- **Directive**
Recast every line of text in the data below as a single numbered list, omitting blank lines and leaving the pictures out of the answer.
*** Opening of The data ***
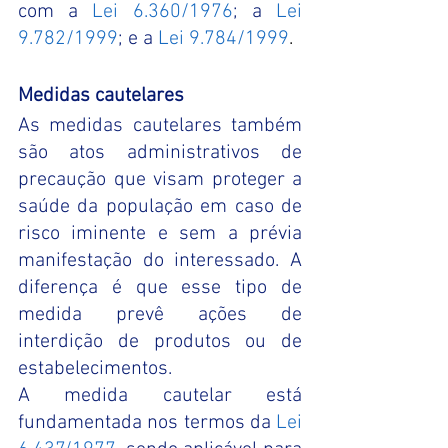
com a
Lei 6.360/1976
; a 
Lei 
9.782/1999
; e a 
Lei 9.784/1999
. 
Medidas cautelares  
As medidas cautelares também 
são atos administrativos de 
precaução que visam proteger a 
saúde da população em caso de 
risco iminente e sem a prévia 
manifestação do interessado. A 
diferença é que esse tipo de 
medida prevê ações de 
interdição de produtos ou de 
estabelecimentos. 
A medida cautelar está 
fundamentada nos termos da
Lei 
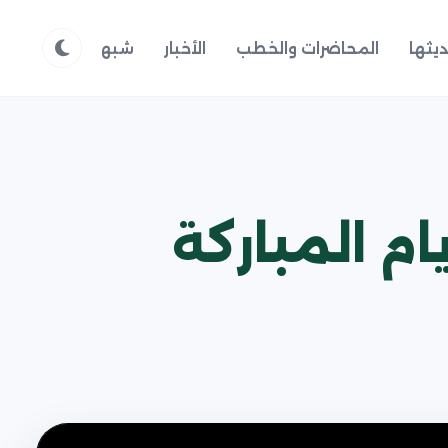
يثها
المحاضرات والخطب
الأخبار
شبهات وردود
م
م المباركة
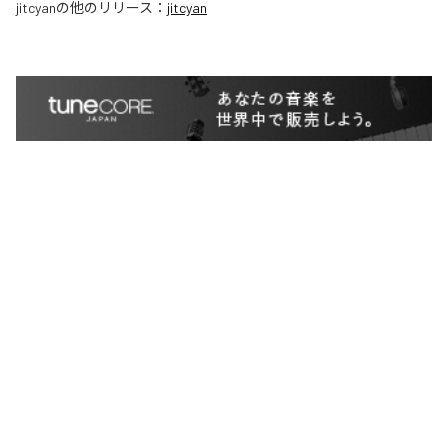
jitcyan
の他のリリース：
jitcyan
*** Close of The data ***
- **Expected answer**
1. com a
2. Lei 6.360/1976
3. ; a 
4. Lei 
5. 9.782/1999
6. ; e a 
7. Lei 9.784/1999
8. . 
9. Medidas cautelares  
10. As medidas cautelares também 
11. são atos administrativos de 
12. precaução que visam proteger a 
13. saúde da população em caso de 
14. risco iminente e sem a prévia 
15. manifestação do interessado. A 
16. diferença é que esse tipo de 
17. medida prevê ações de 
18. interdição de produtos ou de 
19. estabelecimentos. 
20. A medida cautelar está 
21. fundamentada nos termos da
22. Lei 
23. يثها
24. المحاضرات والخطب
25. الأخبار
26. شبهات وردود
27. م
28. م المباركة
29. jitcyan
30. の他のリリース：
31. jitcyan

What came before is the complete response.